You Got Breached. Now What? A Guide to HIPAA Breach Notification
Nobody plans on getting breached. But after the year we've had, every healthcare practice should understand what happens if they do. HIPAA's Breach Notification Rule has specific requirements about who you notify, how quickly, and what information you must include.
Getting this wrong can turn a manageable incident into a compliance disaster. Here's the playbook.
What Counts as a Breach
Under HIPAA, a breach is any unauthorized acquisition, access, use, or disclosure of Protected Health Information (PHI) that compromises its security or privacy. That includes:
- A stolen laptop with unencrypted patient data
- A ransomware attack that encrypts your database
- An employee accessing records they shouldn't
- Misdirected emails containing patient information
- A lost USB drive with patient files
- A hacker gaining access to your PMS
There are exceptions for unintentional access by authorized personnel, but in general, if PHI was exposed to someone who shouldn't have seen it, it's a breach.
Who You Notify
Affected Individuals
You must notify every individual whose PHI was compromised. In writing. Via first-class mail (or email if the patient has agreed to electronic communication). The notification must include: what happened, what data was involved, what you're doing about it, what the individual can do to protect themselves, and contact information for questions.

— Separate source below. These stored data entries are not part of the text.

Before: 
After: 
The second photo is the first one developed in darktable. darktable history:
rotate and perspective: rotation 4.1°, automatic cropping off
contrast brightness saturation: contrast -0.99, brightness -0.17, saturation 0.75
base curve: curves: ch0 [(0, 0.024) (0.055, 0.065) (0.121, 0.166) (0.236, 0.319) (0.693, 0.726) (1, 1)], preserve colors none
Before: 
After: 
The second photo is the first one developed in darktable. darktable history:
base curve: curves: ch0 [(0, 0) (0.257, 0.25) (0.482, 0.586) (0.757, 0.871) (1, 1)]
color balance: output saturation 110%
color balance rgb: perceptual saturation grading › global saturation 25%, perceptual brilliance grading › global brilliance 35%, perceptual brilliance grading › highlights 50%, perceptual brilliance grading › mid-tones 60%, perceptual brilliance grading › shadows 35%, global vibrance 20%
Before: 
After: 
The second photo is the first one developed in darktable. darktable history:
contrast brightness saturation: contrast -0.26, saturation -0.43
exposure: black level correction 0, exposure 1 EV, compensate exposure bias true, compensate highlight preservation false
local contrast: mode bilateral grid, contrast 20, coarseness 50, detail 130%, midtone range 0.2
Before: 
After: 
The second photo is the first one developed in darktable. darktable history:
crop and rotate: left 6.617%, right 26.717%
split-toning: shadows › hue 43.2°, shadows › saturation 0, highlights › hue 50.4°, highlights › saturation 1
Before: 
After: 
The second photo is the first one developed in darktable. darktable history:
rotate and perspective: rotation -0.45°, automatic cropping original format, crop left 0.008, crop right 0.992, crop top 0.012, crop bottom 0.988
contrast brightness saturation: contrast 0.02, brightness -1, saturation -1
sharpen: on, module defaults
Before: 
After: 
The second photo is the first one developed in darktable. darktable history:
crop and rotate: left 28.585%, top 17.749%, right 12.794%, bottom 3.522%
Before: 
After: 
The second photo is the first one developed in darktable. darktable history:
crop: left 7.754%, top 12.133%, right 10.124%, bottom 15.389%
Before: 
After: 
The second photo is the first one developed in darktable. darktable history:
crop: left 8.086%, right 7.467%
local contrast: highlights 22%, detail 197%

HHS (Department of Health and Human Services)
All breaches must be reported to HHS through their online portal. For breaches affecting fewer than 500 individuals, you can report annually (by March 1 of the following year). For breaches affecting 500 or more, you must report within 60 days.
Media
If the breach affects more than 500 residents of a single state or jurisdiction, you must also notify prominent media outlets in that area. For most dental practices, this threshold is unlikely, but it's worth knowing about.
The Timeline
Individual notifications must be sent within 60 days of discovering the breach. Not 60 days from when the breach occurred, but from when you discovered it (or should have discovered it with reasonable diligence).
This means you need to detect breaches quickly. If ransomware hits your server and you don't notice for three weeks because nobody checked, the clock started when the attack happened if reasonable monitoring would have caught it earlier.
The Risk Assessment Exception
Not every incident requires full notification. HIPAA allows a risk assessment to determine if there's a "low probability" that PHI was compromised. The assessment considers four factors:
- The nature and extent of the PHI involved
- Who accessed or received the information
- Whether the PHI was actually viewed or acquired
- The extent to which the risk has been mitigated
If your risk assessment concludes that notification isn't required, document it thoroughly. OCR will want to see your reasoning if they ever ask.
What This Means for Your Practice
Have a plan before you need one. Know who in your practice is responsible for breach response. Have templates for notification letters. Know how to file with HHS. Document your incident response procedures.
The worst time to figure out HIPAA breach notification is when you're in the middle of an actual breach. Prepare now.